Your assignment: Among the entries, find the lines with the string "machine" and copy them.

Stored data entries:
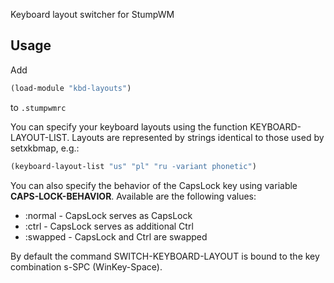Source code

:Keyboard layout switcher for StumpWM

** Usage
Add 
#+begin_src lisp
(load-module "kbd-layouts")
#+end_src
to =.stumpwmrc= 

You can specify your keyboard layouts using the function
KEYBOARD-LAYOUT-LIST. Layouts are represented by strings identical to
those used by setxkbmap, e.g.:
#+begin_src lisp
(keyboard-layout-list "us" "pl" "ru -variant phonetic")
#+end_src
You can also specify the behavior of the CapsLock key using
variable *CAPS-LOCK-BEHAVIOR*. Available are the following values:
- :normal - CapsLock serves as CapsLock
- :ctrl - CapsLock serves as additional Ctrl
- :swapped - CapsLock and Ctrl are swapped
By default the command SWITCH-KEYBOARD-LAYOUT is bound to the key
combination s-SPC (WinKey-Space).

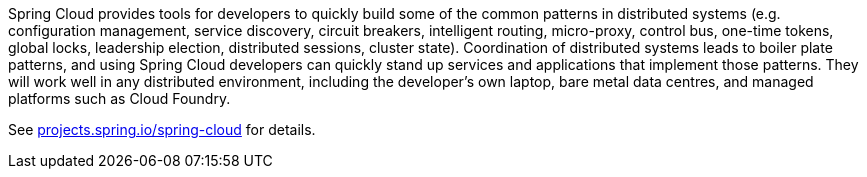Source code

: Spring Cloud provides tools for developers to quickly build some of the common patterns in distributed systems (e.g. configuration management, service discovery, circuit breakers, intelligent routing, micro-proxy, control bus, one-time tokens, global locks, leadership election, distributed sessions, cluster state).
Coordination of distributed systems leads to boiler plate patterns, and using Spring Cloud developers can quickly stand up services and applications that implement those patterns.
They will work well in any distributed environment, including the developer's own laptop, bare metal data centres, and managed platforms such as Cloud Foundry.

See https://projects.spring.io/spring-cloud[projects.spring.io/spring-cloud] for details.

...

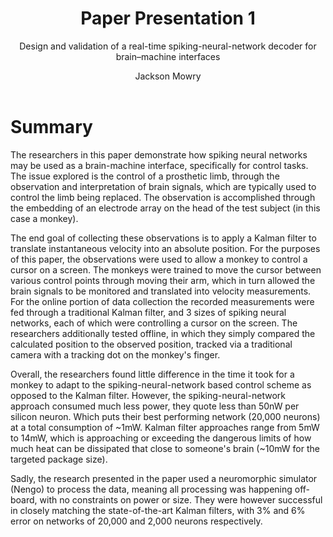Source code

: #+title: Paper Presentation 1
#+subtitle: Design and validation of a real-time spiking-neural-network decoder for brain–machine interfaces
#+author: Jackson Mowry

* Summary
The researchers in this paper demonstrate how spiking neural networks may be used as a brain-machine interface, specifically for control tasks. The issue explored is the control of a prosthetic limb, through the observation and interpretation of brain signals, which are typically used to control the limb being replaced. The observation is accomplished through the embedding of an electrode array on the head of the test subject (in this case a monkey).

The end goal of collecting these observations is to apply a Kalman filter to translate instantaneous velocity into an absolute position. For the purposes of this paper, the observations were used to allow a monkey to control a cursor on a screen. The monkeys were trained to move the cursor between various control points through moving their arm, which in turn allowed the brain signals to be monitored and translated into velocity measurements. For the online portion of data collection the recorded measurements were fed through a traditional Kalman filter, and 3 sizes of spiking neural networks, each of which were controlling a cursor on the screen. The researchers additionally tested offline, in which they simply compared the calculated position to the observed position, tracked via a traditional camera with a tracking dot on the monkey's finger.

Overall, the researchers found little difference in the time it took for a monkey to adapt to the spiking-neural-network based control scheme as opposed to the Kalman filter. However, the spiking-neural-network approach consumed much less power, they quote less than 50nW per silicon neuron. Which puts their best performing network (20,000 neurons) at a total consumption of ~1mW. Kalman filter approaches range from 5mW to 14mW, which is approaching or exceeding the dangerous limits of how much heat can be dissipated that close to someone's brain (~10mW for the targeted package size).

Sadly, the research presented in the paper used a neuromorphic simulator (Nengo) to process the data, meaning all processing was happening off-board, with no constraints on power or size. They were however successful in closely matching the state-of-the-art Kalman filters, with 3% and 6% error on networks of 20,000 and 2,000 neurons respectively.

Solution for this task:
#+subtitle: Design and validation of a real-time spiking-neural-network decoder for brain–machine interfaces
The researchers in this paper demonstrate how spiking neural networks may be used as a brain-machine interface, specifically for control tasks. The issue explored is the control of a prosthetic limb, through the observation and interpretation of brain signals, which are typically used to control the limb being replaced. The observation is accomplished through the embedding of an electrode array on the head of the test subject (in this case a monkey).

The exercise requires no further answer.